### [Supplied information]

········

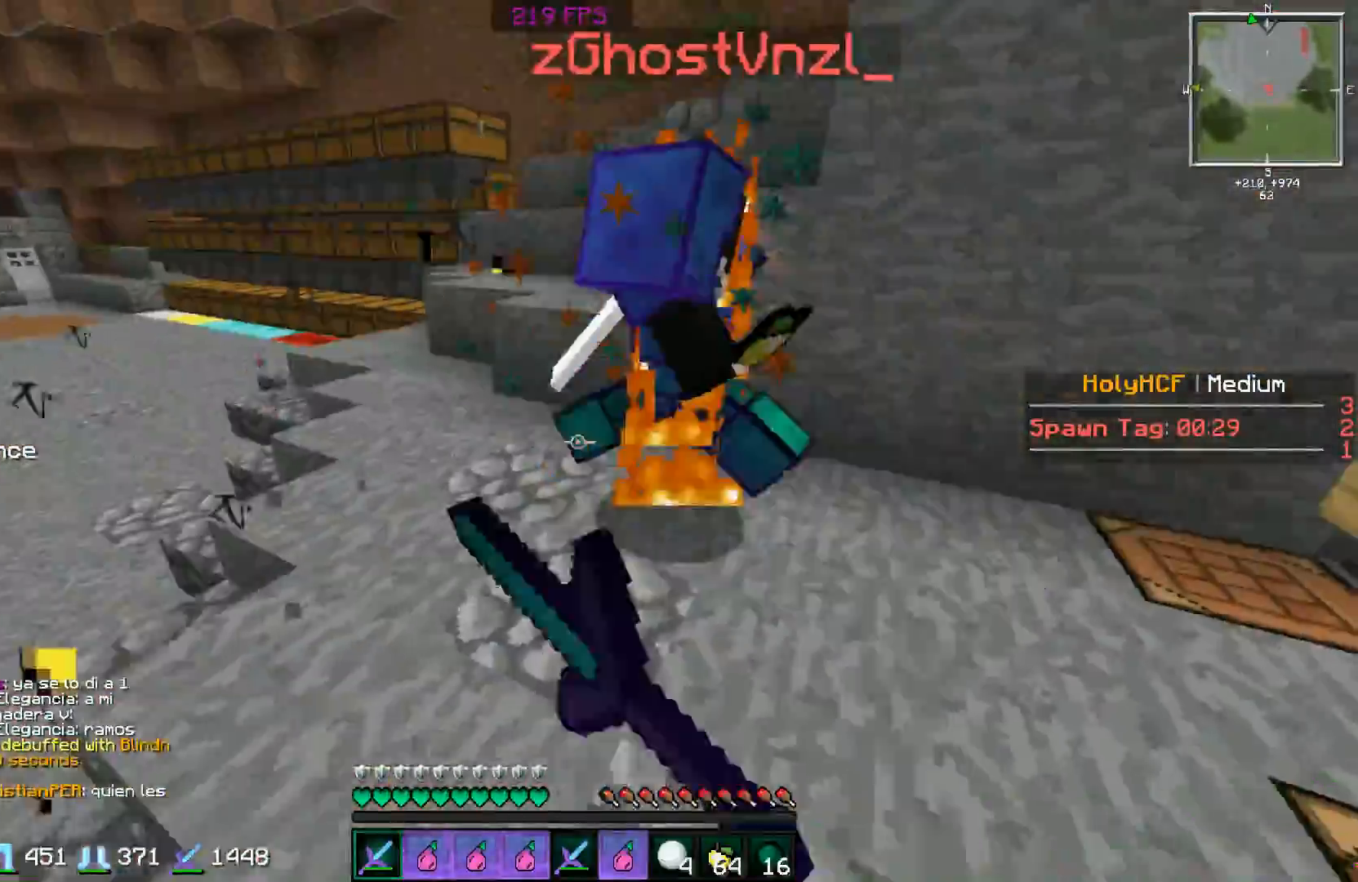
{"keys": ["d", "w"], "mouse": ["left"], "events": [[33, "w", "down"], [100, "mouse_left", "down"], [150, "mouse_left", "up"], [200, "mouse_left", "down"], [250, "w", "up"], [300, "mouse_left", "up"], [400, "mouse_left", "down"], [450, "mouse_left", "up"], [483, "w", "down"], [500, "mouse_left", "down"]]}
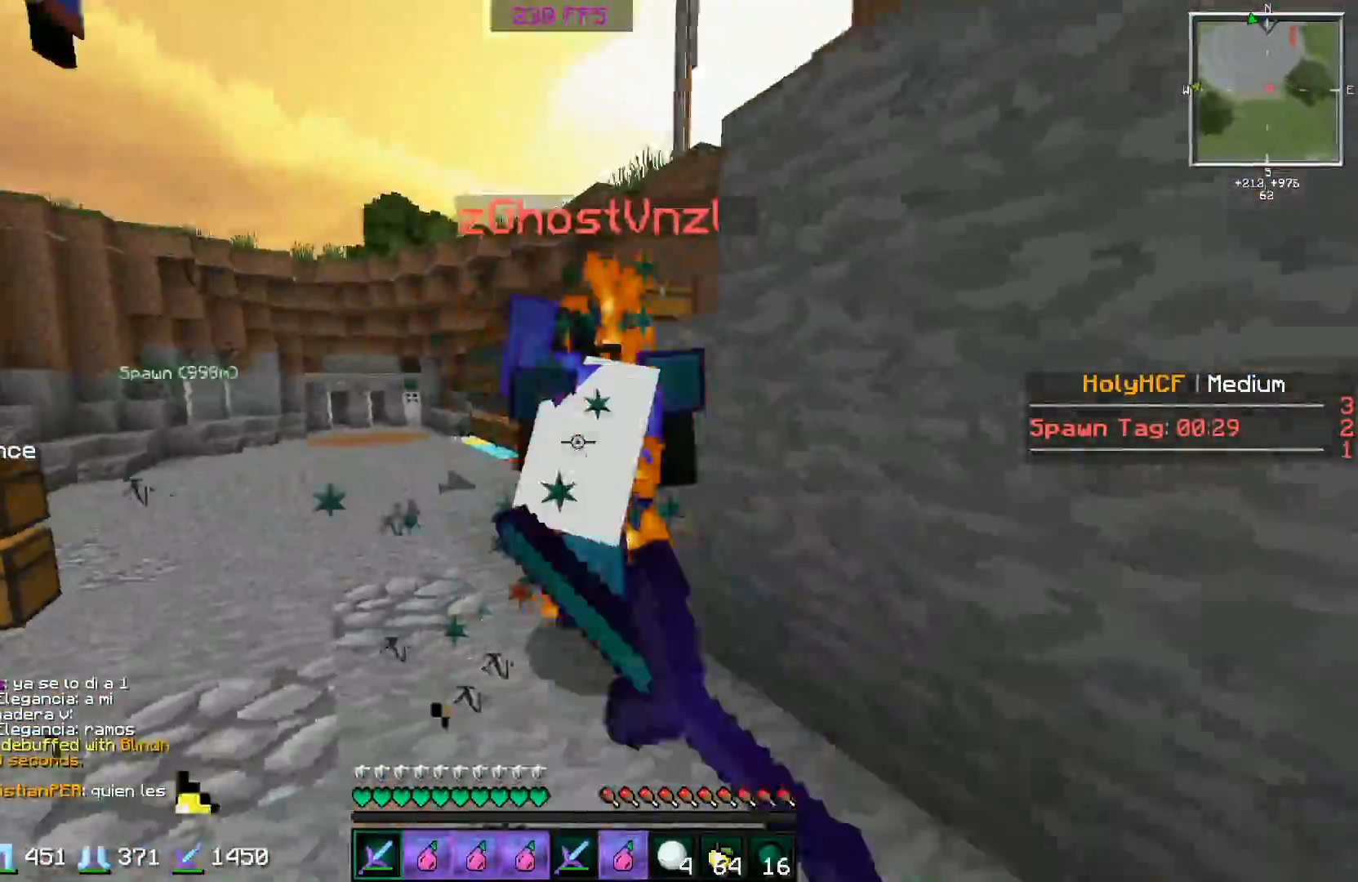
{"keys": ["w"], "mouse": ["left"], "events": [[117, "mouse_left", "up"], [150, "mouse_left", "down"], [200, "space", "down"], [250, "mouse_left", "up"], [300, "mouse_left", "down"], [300, "space", "up"], [350, "d", "up"], [401, "mouse_left", "up"], [467, "mouse_left", "down"]]}
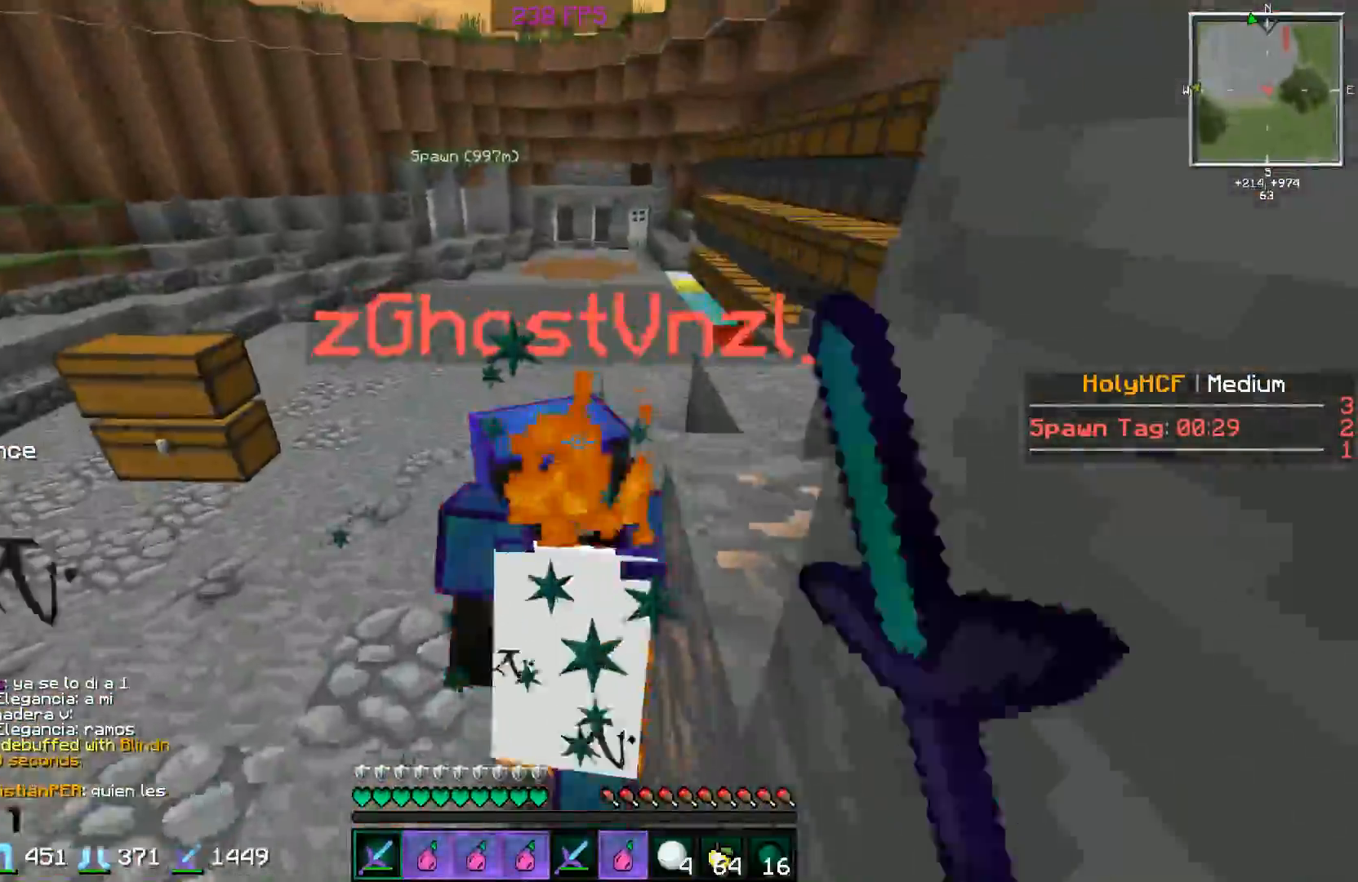
{"keys": ["d"], "mouse": ["left"], "events": [[50, "mouse_left", "up"], [100, "mouse_left", "down"], [217, "mouse_left", "up"], [267, "d", "down"], [267, "mouse_left", "down"], [367, "d", "up"], [367, "mouse_left", "up"], [383, "mouse_left", "down"], [433, "d", "down"], [450, "mouse_left", "up"], [450, "w", "up"], [500, "mouse_left", "down"]]}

········

### [Task details]
Only the pictures are to be dropped; the rest of the material above must be duplicated exactly.

### [Solution to this task]
{"keys": ["d", "w"], "mouse": ["left"], "events": [[33, "w", "down"], [100, "mouse_left", "down"], [150, "mouse_left", "up"], [200, "mouse_left", "down"], [250, "w", "up"], [300, "mouse_left", "up"], [400, "mouse_left", "down"], [450, "mouse_left", "up"], [483, "w", "down"], [500, "mouse_left", "down"]]}
{"keys": ["w"], "mouse": ["left"], "events": [[117, "mouse_left", "up"], [150, "mouse_left", "down"], [200, "space", "down"], [250, "mouse_left", "up"], [300, "mouse_left", "down"], [300, "space", "up"], [350, "d", "up"], [401, "mouse_left", "up"], [467, "mouse_left", "down"]]}
{"keys": ["d"], "mouse": ["left"], "events": [[50, "mouse_left", "up"], [100, "mouse_left", "down"], [217, "mouse_left", "up"], [267, "d", "down"], [267, "mouse_left", "down"], [367, "d", "up"], [367, "mouse_left", "up"], [383, "mouse_left", "down"], [433, "d", "down"], [450, "mouse_left", "up"], [450, "w", "up"], [500, "mouse_left", "down"]]}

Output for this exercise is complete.